The library has a great variety of functions to perform, analyze and plot regularized variations of Generalized Linear Models and not only regression. For full description of the package, the reader may refer to the guide or the webpage above. Here we use the glmnet() function which computes the regularized coefficients under a generalized elastic-net penalty which combines the ridge and lasso penalties: \[ \lambda \left ( \frac{1-\alpha}{2} ||\beta||_2^2+ \alpha ||\beta||_1 \right ) \] Note that \(\alpha=1\) corresponds to lasso and \(\alpha=0\) to ridge regularization.

We call the glmnet() function with the standardized matrix \(X\) and the vector \(y\) from the training set, using \(\alpha=0\) and the appropriate value of \(\lambda\). First we verify the results for the no-regularization model with \(\lambda=0\):

bnet0=glmnet(Xtrainc, ytrain, alpha=0, lambda = 0)
bnet0$beta

## 3 x 1 sparse Matrix of class "dgCMatrix"
##                     s0
## radiation     6.785835
## temperature  16.626863
## wind        -12.340399

betac

## (Intercept)   radiation temperature        wind 
##   46.971831    6.786065   16.626547  -12.340529

We observe that the results obtained with glmnet are slightly different from the (correct) values obtained from the lm function.
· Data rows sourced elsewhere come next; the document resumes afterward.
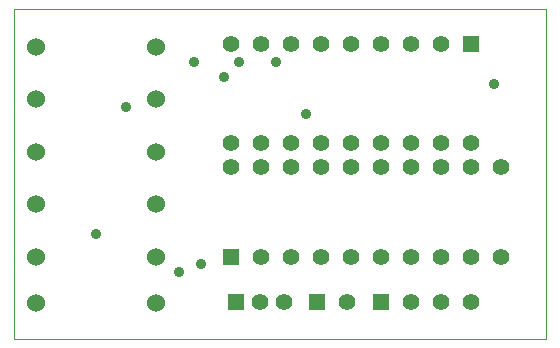
<source format=gts>
G04 (created by PCBNEW (2013-05-31 BZR 4019)-stable) date 3/12/2014 4:46:27 PM*
%MOIN*%
G04 Gerber Fmt 3.4, Leading zero omitted, Abs format*
%FSLAX34Y34*%
G01*
G70*
G90*
G04 APERTURE LIST*
%ADD10C,0.00590551*%
%ADD11C,0.00393701*%
%ADD12R,0.055X0.055*%
%ADD13C,0.055*%
%ADD14C,0.06*%
%ADD15C,0.035*%
G04 APERTURE END LIST*
G54D10*
G54D11*
X24000Y-10750D02*
X6250Y-10750D01*
X24000Y-10750D02*
X24000Y-21750D01*
X6250Y-21750D02*
X24000Y-21750D01*
X6250Y-10750D02*
X6250Y-21750D01*
G54D12*
X21500Y-11900D03*
G54D13*
X20500Y-11900D03*
X19500Y-11900D03*
X18500Y-11900D03*
X17500Y-11900D03*
X16500Y-11900D03*
X15500Y-11900D03*
X14500Y-11900D03*
X13500Y-11900D03*
X13500Y-15200D03*
X14500Y-15200D03*
X15500Y-15200D03*
X16500Y-15200D03*
X17500Y-15200D03*
X18500Y-15200D03*
X19500Y-15200D03*
X20500Y-15200D03*
X21500Y-15200D03*
G54D12*
X13650Y-20500D03*
G54D13*
X14450Y-20500D03*
X15250Y-20500D03*
G54D12*
X13500Y-19000D03*
G54D13*
X14500Y-19000D03*
X15500Y-19000D03*
X16500Y-19000D03*
X17500Y-19000D03*
X18500Y-19000D03*
X19500Y-19000D03*
X20500Y-19000D03*
X21500Y-19000D03*
X22500Y-19000D03*
X22500Y-16000D03*
X21500Y-16000D03*
X20500Y-16000D03*
X19500Y-16000D03*
X18500Y-16000D03*
X17500Y-16000D03*
X16500Y-16000D03*
X15500Y-16000D03*
X14500Y-16000D03*
X13500Y-16000D03*
G54D14*
X7000Y-13750D03*
X11000Y-13750D03*
X11000Y-17250D03*
X7000Y-17250D03*
X11000Y-20550D03*
X7000Y-20550D03*
X7000Y-15500D03*
X11000Y-15500D03*
X11000Y-12000D03*
X7000Y-12000D03*
X7000Y-19000D03*
X11000Y-19000D03*
G54D12*
X18500Y-20500D03*
G54D13*
X19500Y-20500D03*
X20500Y-20500D03*
X21500Y-20500D03*
G54D12*
X16350Y-20500D03*
G54D13*
X17350Y-20500D03*
G54D15*
X9000Y-18250D03*
X10000Y-14000D03*
X13250Y-13000D03*
X15000Y-12500D03*
X13750Y-12500D03*
X12250Y-12500D03*
X12500Y-19250D03*
X22250Y-13250D03*
X16000Y-14250D03*
X11750Y-19500D03*
M02*

</source>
The reason is that glmnet computes the coefficients using an iterative optimization algorithm similar to gradient descent, which converges to the optimal values of the coefficients asymptotically and is not 100% precise when it stops after a number of iterations. The reason is that for values \(\alpha>0\) there is no analytical expression for the optimal coefficients such as that for \(\alpha=0\) (ridge regression), therefore they must be calculated numerically.